Trial Run is a 1984 New Zealand film directed by Melanie Read starring Annie Whittle.[1] The film is a feminist revision of the thriller genre.[2][3][4]

Rosemary Edmonds, a photographer and runner, must temporarily leave her husband and two children when she moves into a remote coastal cottage to carry out an assignment to photograph a colony of rare penguins. It soon becomes apparent that she is being stalked in the cottage by an unknown tormentor. In a twist ending, the "stalker" is revealed to be Rosemary's own teenage son.[5][2]

Cast

  • Annie Whittle as Rosemary Edmonds
  • Judith Gibson as Frances Hunt
  • Christopher Broun as James Edmonds
  • Philippa Mayne as Anne Edmonds
  • Stephen Tozer as Michael Edmonds
  • Martyn Sanderson as Alan West
  • Lee Grant as Mrs Jones
  • Frances Edmond as Police Constable Miller
  • Teresa Woodham as publisher
  • Allison Roe as Allison
  • Karen Sims as reporter
  • Maggie Eyre as Miss Walsh
  • Margaret Blay as ghost

Production

Trial Run was the first New Zealand feature film to be written and directed by a woman,[a] and had a largely female cast and crew.[2][6] Marathon runner Allison Roe and reporter Karen Sims appear briefly as themselves in a television interview seen early in the film.

Reception

The film received mixed reviews.
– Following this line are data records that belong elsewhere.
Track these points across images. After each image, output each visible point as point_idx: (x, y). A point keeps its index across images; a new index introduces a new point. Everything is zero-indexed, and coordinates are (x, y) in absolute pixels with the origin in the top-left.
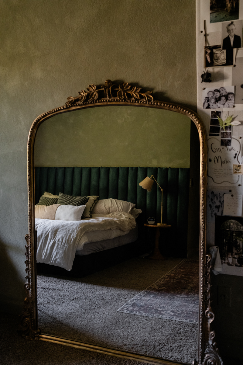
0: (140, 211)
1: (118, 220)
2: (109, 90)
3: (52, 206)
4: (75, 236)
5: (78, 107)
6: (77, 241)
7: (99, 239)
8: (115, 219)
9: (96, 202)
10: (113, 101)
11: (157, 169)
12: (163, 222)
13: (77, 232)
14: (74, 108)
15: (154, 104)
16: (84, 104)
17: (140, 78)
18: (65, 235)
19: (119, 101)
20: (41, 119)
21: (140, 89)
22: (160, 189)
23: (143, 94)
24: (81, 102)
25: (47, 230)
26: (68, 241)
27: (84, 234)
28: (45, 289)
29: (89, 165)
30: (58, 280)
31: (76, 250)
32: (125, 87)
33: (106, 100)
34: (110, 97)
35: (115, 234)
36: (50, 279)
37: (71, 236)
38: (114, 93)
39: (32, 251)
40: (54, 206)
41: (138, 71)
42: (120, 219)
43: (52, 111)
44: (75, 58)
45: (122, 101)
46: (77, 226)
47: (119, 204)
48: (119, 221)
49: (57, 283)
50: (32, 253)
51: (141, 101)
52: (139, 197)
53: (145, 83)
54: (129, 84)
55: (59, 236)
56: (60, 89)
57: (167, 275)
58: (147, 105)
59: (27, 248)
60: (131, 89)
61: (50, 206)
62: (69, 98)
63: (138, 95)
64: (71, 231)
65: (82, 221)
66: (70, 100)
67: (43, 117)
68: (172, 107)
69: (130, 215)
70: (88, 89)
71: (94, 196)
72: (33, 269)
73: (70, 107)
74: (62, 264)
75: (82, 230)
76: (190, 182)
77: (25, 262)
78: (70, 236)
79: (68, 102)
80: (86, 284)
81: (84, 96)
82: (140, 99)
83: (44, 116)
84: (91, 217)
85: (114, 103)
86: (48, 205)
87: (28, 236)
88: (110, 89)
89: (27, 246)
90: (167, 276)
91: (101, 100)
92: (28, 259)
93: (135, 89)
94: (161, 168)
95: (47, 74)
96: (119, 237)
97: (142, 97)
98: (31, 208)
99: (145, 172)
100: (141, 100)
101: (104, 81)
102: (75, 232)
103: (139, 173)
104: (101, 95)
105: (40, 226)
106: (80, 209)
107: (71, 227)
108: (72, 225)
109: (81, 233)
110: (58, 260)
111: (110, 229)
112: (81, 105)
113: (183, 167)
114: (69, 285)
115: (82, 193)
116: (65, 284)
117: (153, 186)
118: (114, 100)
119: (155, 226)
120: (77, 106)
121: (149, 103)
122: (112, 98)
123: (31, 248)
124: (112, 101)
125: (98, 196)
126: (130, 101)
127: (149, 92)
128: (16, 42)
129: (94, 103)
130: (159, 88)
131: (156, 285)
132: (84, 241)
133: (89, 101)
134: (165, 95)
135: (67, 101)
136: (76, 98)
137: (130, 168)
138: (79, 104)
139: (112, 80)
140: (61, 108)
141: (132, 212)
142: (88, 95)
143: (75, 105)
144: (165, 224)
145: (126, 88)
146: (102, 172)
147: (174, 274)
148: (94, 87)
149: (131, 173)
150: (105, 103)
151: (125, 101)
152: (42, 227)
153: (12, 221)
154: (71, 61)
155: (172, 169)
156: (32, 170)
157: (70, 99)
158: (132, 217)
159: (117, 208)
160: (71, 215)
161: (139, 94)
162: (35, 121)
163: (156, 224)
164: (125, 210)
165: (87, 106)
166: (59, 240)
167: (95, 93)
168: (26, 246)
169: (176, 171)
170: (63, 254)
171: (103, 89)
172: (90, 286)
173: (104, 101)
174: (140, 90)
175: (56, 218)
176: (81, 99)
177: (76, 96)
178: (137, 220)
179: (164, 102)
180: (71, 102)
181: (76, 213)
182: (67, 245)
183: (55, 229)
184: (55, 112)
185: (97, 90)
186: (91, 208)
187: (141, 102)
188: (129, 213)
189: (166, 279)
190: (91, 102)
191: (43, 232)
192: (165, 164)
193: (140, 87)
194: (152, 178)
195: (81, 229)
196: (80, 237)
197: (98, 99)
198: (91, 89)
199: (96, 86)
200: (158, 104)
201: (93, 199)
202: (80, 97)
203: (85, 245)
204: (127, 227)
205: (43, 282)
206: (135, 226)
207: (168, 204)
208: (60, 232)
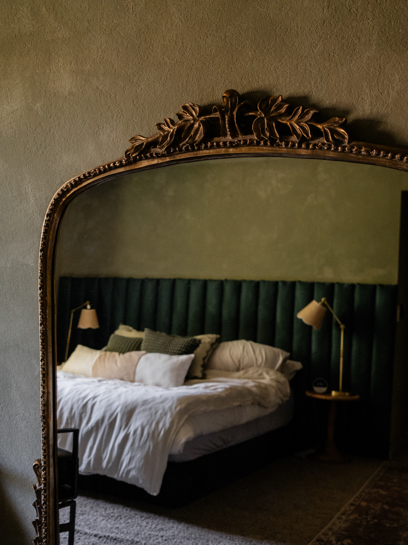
0: (298, 365)
1: (255, 386)
2: (233, 115)
3: (130, 356)
4: (167, 425)
5: (155, 162)
6: (171, 436)
7: (217, 428)
8: (250, 384)
9: (214, 346)
10: (243, 146)
11: (332, 285)
12: (344, 390)
13: (171, 416)
14: (145, 163)
15: (351, 152)
16: (169, 153)
17: (312, 84)
18: (148, 421)
19: (258, 144)
20: (68, 190)
21: (312, 112)
22: (338, 326)
23: (319, 126)
24: (163, 147)
25: (113, 409)
26: (153, 435)
27: (187, 420)
28: (101, 539)
29: (203, 275)
30: (133, 513)
31: (168, 454)
32: (273, 108)
33: (225, 143)
34: (234, 135)
35: (250, 413)
36: (115, 511)
37: (161, 425)
38: (244, 125)
39: (49, 498)
40: (134, 354)
41: (308, 65)
42: (260, 383)
43: (95, 170)
44: (149, 39)
45: (265, 144)
46: (173, 404)
47: (257, 353)
48: (259, 386)
49: (129, 521)
50: (49, 505)
51: (317, 145)
52: (296, 338)
53: (326, 96)
54: (284, 101)
55: (136, 423)
56: (115, 117)
57: (352, 505)
58: (331, 154)
59: (38, 493)
60: (289, 112)
61: (127, 355)
62: (133, 139)
63: (307, 128)
64: (161, 414)
65: (185, 387)
66: (137, 144)
67: (73, 186)
68: (402, 159)
69: (279, 374)
70: (180, 117)
71: (211, 336)
72: (49, 541)
73: (135, 161)
74: (141, 481)
75: (181, 413)
76: (398, 312)
77: (34, 523)
78: (157, 424)
79: (132, 148)
80: (187, 526)
81: (169, 132)
82: (312, 139)
83: (77, 183)
84: (204, 377)
85: (244, 150)
86: (122, 351)
87: (41, 464)
88: (235, 113)
89: (38, 488)
90: (352, 508)
91: (213, 143)
92: (41, 517)
93: (300, 111)
94: (341, 285)
95: (83, 83)
96: (257, 420)
97: (317, 133)
98: (45, 398)
99: (310, 290)
100: (316, 141)
101: (218, 95)
102: (169, 416)
103: (299, 293)
104: (213, 130)
105: (101, 401)
106: (182, 364)
107: (161, 406)
108: (162, 402)
109: (180, 419)
110: (133, 473)
111: (240, 405)
112: (163, 156)
113: (385, 282)
114: (154, 526)
115: (190, 329)
116: (144, 524)
117: (325, 318)
118: (245, 141)
119: (328, 398)
120: (152, 157)
121: (336, 150)
122: (240, 137)
123: (45, 492)
124: (238, 146)
125: (218, 336)
126: (286, 145)
127: (337, 119)
128: (14, 7)
129: (193, 150)
130: (364, 109)
131: (330, 533)
132: (184, 436)
133: (181, 145)
134: (382, 127)
135: (129, 146)
136: (150, 140)
137: (280, 284)
138: (156, 154)
139: (241, 90)
140: (114, 163)
141: (283, 369)
142: (180, 130)
143: (148, 155)
144: (347, 394)
145: (276, 110)
146: (228, 288)
147: (366, 501)
148: (194, 109)
149: (282, 293)
150: (222, 151)
151: (272, 145)
152: (104, 403)
153: (12, 419)
154: (139, 47)
155: (363, 286)
156: (48, 311)
157: (136, 140)
158: (283, 379)
159: (254, 359)
160: (164, 374)
161: (310, 126)
162: (55, 196)
163: (328, 393)
164: (269, 364)
165: (178, 157)
166: (135, 432)
167: (196, 126)
168: (35, 487)
169: (370, 290)
170: (143, 461)
171: (217, 115)
172: (194, 531)
173: (218, 146)
174: (314, 115)
175: (137, 378)
176: (163, 140)
177: (151, 134)
178: (292, 383)
179: (378, 146)
180: (137, 149)
181: (175, 370)
182: (151, 443)
183: (129, 408)
184: (101, 173)
185: (202, 118)
186: (204, 359)
187: (315, 145)
188: (278, 370)
189: (350, 514)
190: (187, 149)
191: (105, 413)
192: (348, 277)
193: (314, 106)
194: (323, 305)
195: (180, 411)
196: (177, 427)
197: (204, 140)
198: (188, 117)
199: (199, 107)
200: (361, 152)
201: (209, 342)
202: (161, 135)
203: (187, 443)
204: (274, 399)
205: (101, 518)
206: (289, 395)
207: (354, 354)
208: (139, 416)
In New Zealand, The Press described it as "enjoyable and satisfying in its small way",[7] while Rip It Up felt the film suffered from a "rather sketchy script".[8] In the UK, critic F. Maurice Speed called it a "fascinating and cleverly worked thriller";[9] Leslie Halliwell and John Elliot found the film generated some suspense but criticised its surprise ending as weak;[10][11] while Time Out and The Guardian found the final revelation of the culprit's motives to be "preposterous" and "verging on the incomprehensible".[12][13]

Several film historians have compared Trial Run to Gaylene Preston's Mr. Wrong (1985), another New Zealand thriller with feminist themes.[14][5][2][15]